Is there some file I could “watch” ?
I’d prefer not to have different cases for watching a regenerated “Makefile” or “build.ninja” or projectname.sln depending on which generator is used.
The reply files are different on every run if I understand correctly, so I cannot watch one of them.

Is there some file I could “watch” ?

Thanks
Alex

Maybe the CMakeCache.txt file in the build directory. I don’t know if its timestamp gets updated if its contents don’t change, but you should be able to test that fairly easily to confirm one way or the other.

Technically, CMakeCache.txt will be updated at the end of the configure phase. This only matters here because while cmake always executes both the configure and generation phases, ccmake and CMake-GUI require the user to execute them separately. So it would be possible to encounter situations where the user executes the configure phase but not the generation phase. That would cause CMakeCache.txt to be updated, but not the project files (Makefile, build.ninja, etc.). It’s probably not a corner case you’d really need to support though, I suspect.

No, the CMakeCache.txt is only modifed if actually some setting has changed.
It’s the other way round, if the CMakeCache.txt has changed, then cmake runs again. Wouldn’t it be an endless loop otherwise ? :wink:

I looked a bit around and found the file CMakeFiles/cmake.check_cache, which says:
“# This file is generated by cmake for dependency checking of the CMakeCache.txt file”

So it looks like this file is modified by every cmake run.
But can I rely on this file, or may it change in the fuure ? And since when does it exist ?

Alex

The CMakeCache.txt timestamp is always updated when CMake re-runs.

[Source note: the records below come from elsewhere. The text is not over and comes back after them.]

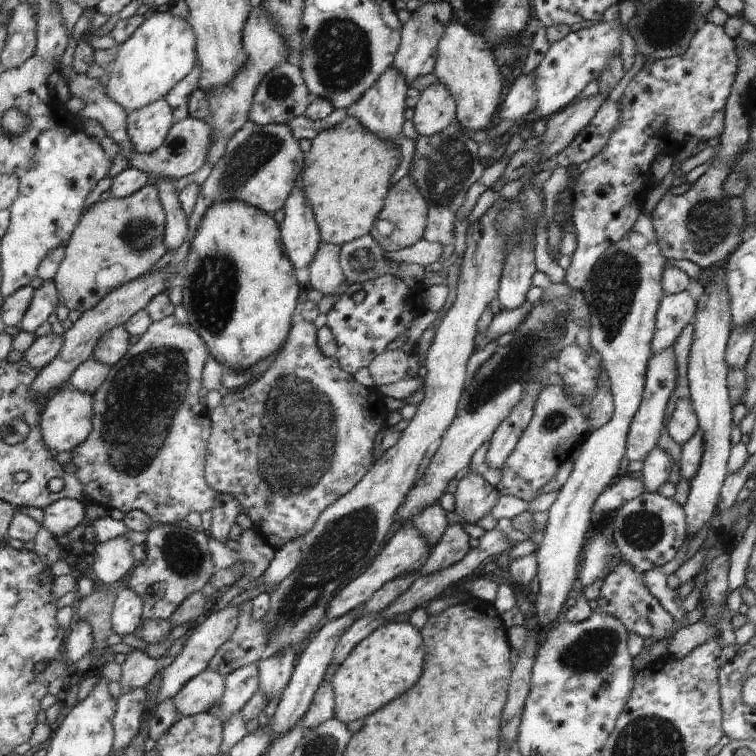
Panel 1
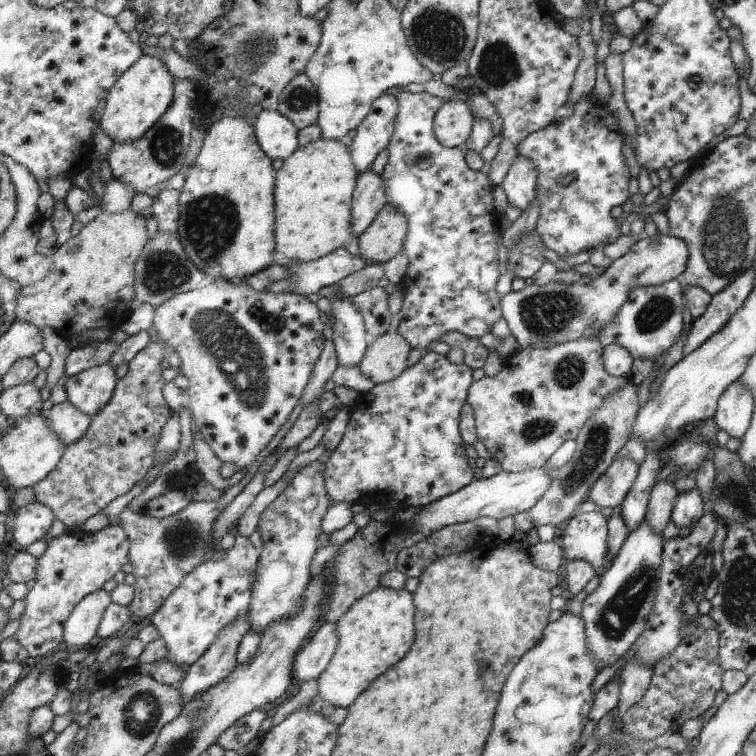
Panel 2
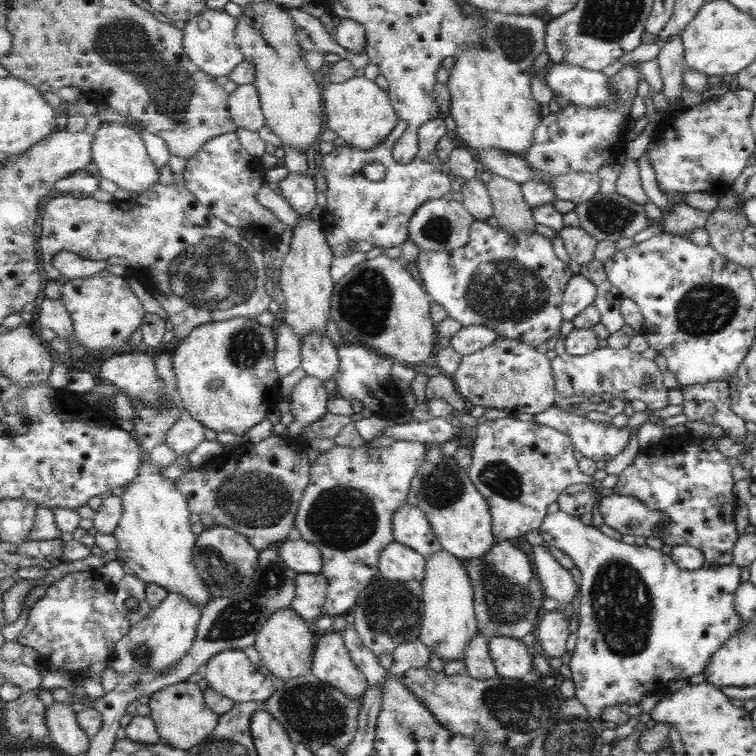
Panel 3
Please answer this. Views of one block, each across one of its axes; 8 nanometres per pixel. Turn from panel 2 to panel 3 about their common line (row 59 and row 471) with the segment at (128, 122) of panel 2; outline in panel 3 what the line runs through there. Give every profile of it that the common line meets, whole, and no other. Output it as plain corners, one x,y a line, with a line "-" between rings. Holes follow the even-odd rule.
147,458
141,464
139,478
135,478
133,484
125,487
121,497
125,510
113,535
118,542
116,554
123,562
125,574
137,576
146,583
160,585
169,593
181,594
188,602
205,609
207,604
214,600
214,595
194,562
198,535
191,530
189,516
192,511
189,510
188,498
177,488
175,481
162,474
159,464
153,464

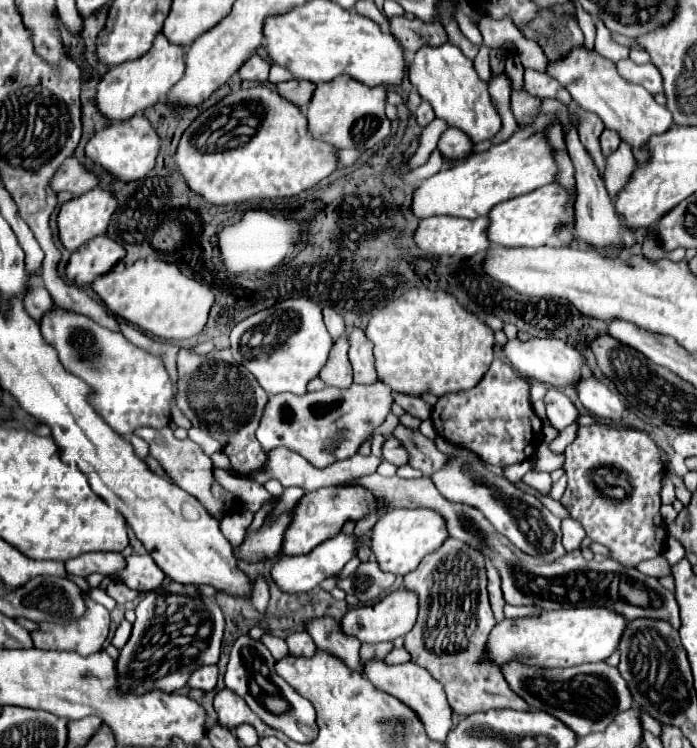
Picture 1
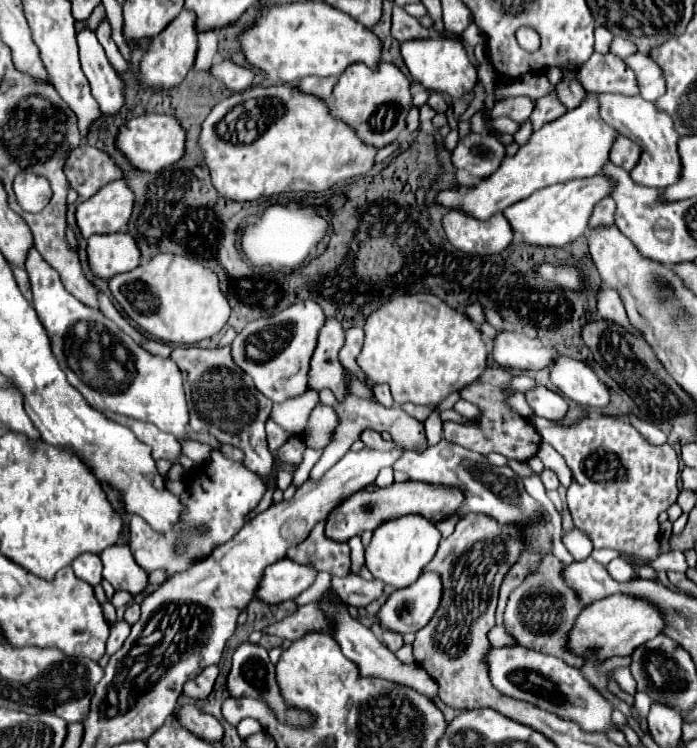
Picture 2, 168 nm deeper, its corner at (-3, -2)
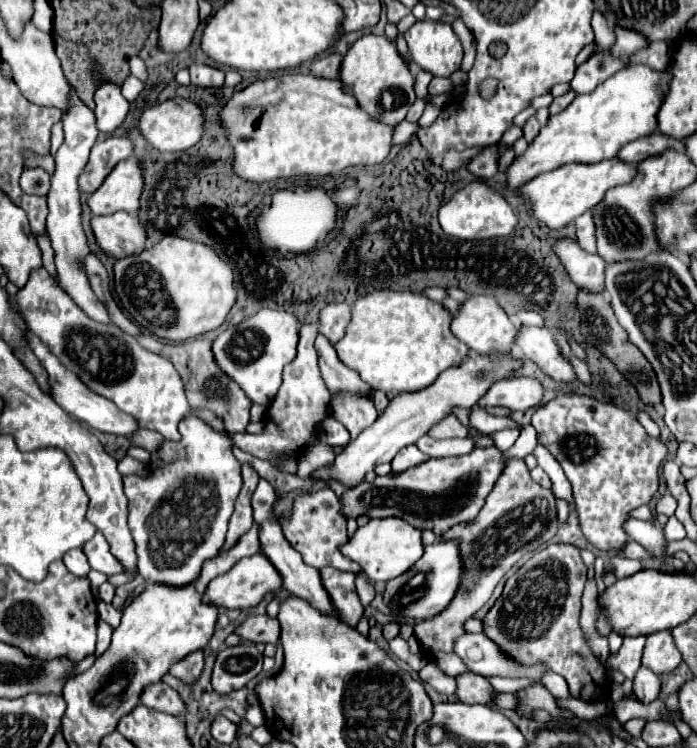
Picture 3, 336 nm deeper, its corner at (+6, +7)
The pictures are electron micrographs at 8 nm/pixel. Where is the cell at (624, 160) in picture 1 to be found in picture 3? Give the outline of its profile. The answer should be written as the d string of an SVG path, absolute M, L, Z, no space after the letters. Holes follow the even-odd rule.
M585 212L581 214L581 218L575 220L577 226L577 242L579 246L589 252L595 254L595 226L593 226L593 212Z

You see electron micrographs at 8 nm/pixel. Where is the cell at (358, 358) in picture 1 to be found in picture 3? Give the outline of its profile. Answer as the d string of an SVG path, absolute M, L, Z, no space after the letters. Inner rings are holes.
M329 302L319 312L319 332L325 334L333 344L343 338L345 328L351 318L351 308L347 302Z

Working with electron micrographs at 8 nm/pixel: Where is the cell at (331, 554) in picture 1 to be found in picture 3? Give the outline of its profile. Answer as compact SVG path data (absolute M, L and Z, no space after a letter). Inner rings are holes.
M257 554L257 556L243 558L229 572L213 578L205 590L203 602L219 610L247 610L247 608L257 606L267 592L277 592L277 590L281 590L281 576L267 562L263 554Z

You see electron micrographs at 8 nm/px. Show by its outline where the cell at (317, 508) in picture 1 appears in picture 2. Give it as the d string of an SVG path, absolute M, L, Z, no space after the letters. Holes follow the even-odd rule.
M406 481L406 483L392 483L390 487L378 487L368 485L348 499L344 499L330 515L326 517L324 535L332 541L348 541L354 535L362 535L364 531L374 531L384 521L390 521L394 517L402 517L408 513L420 513L428 515L430 521L440 519L442 515L450 515L450 511L460 511L462 505L462 493L448 489L448 487L434 487L418 481Z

That’s used to check if the generated build system is up to date w.r.t. the CMake inputs. You may rely on it. EDIT: Sorry, this is totally wrong. CMakeCache.txt is among the CMake inputs.

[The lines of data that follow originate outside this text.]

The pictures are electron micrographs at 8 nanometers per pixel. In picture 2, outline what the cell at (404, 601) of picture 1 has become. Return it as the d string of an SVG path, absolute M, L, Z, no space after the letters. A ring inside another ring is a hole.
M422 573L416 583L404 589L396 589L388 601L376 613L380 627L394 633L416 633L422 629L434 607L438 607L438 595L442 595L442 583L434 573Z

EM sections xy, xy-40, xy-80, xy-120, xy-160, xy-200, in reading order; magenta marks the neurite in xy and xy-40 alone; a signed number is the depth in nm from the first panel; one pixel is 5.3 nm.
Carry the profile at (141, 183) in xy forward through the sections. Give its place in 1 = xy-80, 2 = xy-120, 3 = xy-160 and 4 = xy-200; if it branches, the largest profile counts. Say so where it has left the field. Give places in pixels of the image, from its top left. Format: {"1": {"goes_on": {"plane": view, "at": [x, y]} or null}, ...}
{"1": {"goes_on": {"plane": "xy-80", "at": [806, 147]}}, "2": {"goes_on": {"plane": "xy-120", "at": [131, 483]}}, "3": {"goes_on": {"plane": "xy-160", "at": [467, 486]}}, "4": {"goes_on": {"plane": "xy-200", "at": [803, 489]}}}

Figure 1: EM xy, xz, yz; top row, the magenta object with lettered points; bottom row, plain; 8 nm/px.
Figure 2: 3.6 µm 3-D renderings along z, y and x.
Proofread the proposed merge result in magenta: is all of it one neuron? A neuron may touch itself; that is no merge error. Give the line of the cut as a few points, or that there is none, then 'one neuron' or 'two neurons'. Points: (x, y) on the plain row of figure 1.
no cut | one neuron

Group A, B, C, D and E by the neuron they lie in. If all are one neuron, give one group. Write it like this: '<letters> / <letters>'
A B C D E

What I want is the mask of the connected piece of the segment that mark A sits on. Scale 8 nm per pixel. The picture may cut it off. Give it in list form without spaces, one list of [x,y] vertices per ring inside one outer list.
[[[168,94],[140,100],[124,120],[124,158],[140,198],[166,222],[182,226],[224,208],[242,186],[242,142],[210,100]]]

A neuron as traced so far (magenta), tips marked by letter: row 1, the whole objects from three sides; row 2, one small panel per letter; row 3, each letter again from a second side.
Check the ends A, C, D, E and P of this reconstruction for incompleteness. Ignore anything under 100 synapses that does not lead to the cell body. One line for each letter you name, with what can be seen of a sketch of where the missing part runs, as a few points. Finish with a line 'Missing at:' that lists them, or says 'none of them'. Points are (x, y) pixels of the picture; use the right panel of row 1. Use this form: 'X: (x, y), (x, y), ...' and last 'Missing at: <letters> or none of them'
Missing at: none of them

Not sure I’m not misunderstanding something.
If I “touch” CMakeCache.txt e.g. at 9:00, then wait 5 minutes, and then build, cmake is rerun.
ls -al still shows the time 9:00 for CMakeCache.txt. Building then again of course does not trigger a rerun of cmake.
The file CMakeFiles/cmake.check_cache OTOH does show the time of when cmake was run, i.e. 9:05.

in the kate build plugin I’d like to react if cmake was rerun on the current build tree (in order to read the updated file API files).

See the file-api docs on the reply index file. Clients of the file-api should watch the .cmake/api/v1/reply/ directory for the appearance of new index-*.json files.

Currently I read these files if “I” trigger the rerun of cmake, but I don’t want to read them whenever a build has been run.
So I have to use a filesystem watcher on the directory .cmake/api/v1/reply/ ?
I’m wondering whether it is cross-platform cross-filesystem reliable that I’ll be notified that the directory has been modified if a new file has been written into the directory.

Yes. Several IDEs do this AFAIK. That’s the intended way for IDEs to reload the file-api replies.